I thought that there wasn’t a lot going on last week, except that when I look back at it, there was actually quite a bit happening, so maybe the lack of blog is more a reflection on the inspiration to write it, rather than a total absence of potential content.
Two mornings a week I’ve been going and helping out at the special school where our kid from the village attends. He goes with the littlies in the afternoon, but since our own kid is at nursery in the mornings, it makes sense for me to help out with the teens in the mornings sans offspring. As I suspected, it’s not the best educational establishment in the world. It’s on the same site as a home for adults, think Victorian institution; long wards with two feet of space between the many beds; forty in the women’s room, and probably the same again in the men’s (I haven’t been in the male wing yet). The grounds are large and green, with chickens in one corner. For some residents, I suspect it isn’t a terrible existence; there are a couple of cheery souls who can be found wandering the grounds greeting anyone they meet. One of the ladies takes on simple sewing jobs, and gets paid accordingly. The more disabled residents, I fear, rarely see the light of day. I’d prefer it to being homeless, but only just. But, credit where it’s due, it’s a charitable venture, in a country where “what will happen to my disabled offspring after I go?” is still a question which doesn’t have many answers.
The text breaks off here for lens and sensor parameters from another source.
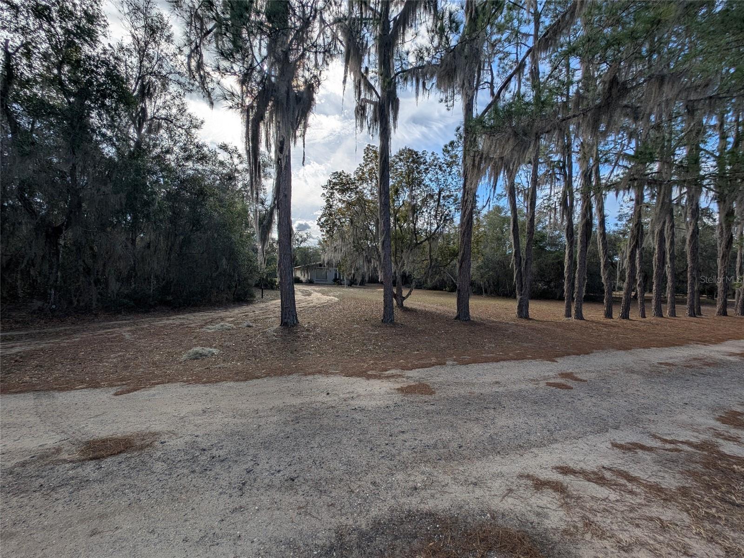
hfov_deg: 110.5
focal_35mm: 12
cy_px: 279
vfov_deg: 94.5
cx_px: 372
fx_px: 258
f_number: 1.95
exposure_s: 1/4237
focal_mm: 2.23
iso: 43
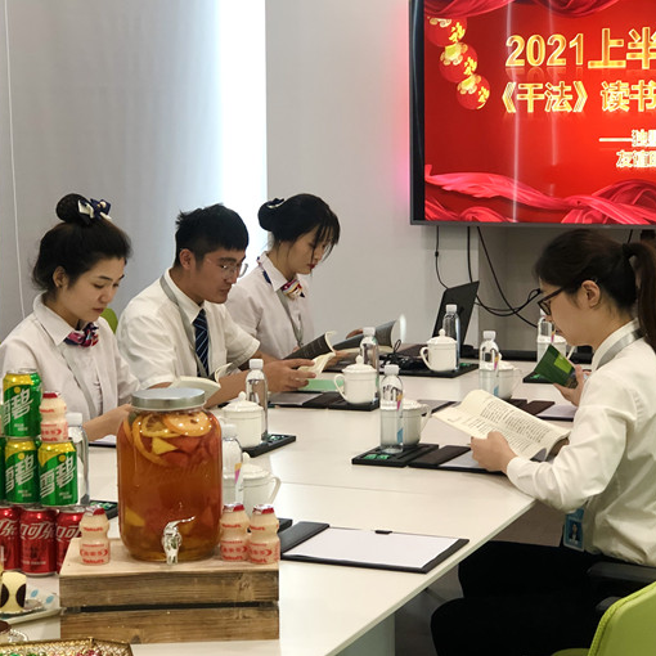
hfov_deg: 21.9
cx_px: 314
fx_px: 1694
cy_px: 282
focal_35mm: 79
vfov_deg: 21.9
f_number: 2.8
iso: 125
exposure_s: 1/33
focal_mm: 6.6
That was a side-track, I’m not actually involved in the home, the school is a newer wing, I think it only opened last year. Most of the pupils have multiple disabilities, and usually from families with wider social needs. State-run special schools here tend to take the kids who would just about drop off the bottom of a mainstream school in the UK, so kids with more complex needs often rely on somebody funding them in a private school, or they don’t go to school at all (I think I’m still right in saying that in Argentina an IQ of below 70 labels you “uneducable”, certainly that was the case a couple of years ago). So, all power to the Cotolengo’s elbow for responding to a wide-open need. Hence we’ll gloss over the quality of the educational activities, and just mention in passing the comment made by a staff member that kid X “isn’t a child who we would expect to learn as such”, which I guess fits in with the <70 thing. I do find it more than slightly galling that technically I’m not qualified to teach here, since according to Argentina at least, I don’t have any recognisable professional qualifications, (nor have I finished secondary school). However, as an optimist, I’m still holding out a glimmer of hope that the qualification thing will be resolved at some stage before I reach retirement age, and/or that someone will see fit to employ me to do something, with or without the bits of paper. Meanwhile, I’m volunteering at the Cotolengo educational institute for these two mornings a week, and they’re giving me a free rein to do more or less whatever I like. Mostly I’ve been getting to know the kids, and thinking “if I was going to work one to one with you, what would we prioritise”, which is interesting in an academic sort of way. The really big need that I can see pretty much across the board is for alternative communication, which is conspicuous by its total absence; there seems to be an assumption that those who don’t speak don’t have anything to say. So I’m thinking about photos, picture cards, symbols, and whatever else I might be able to invent, and hopefully in the next few weeks we might even start to put a few priorities into practise.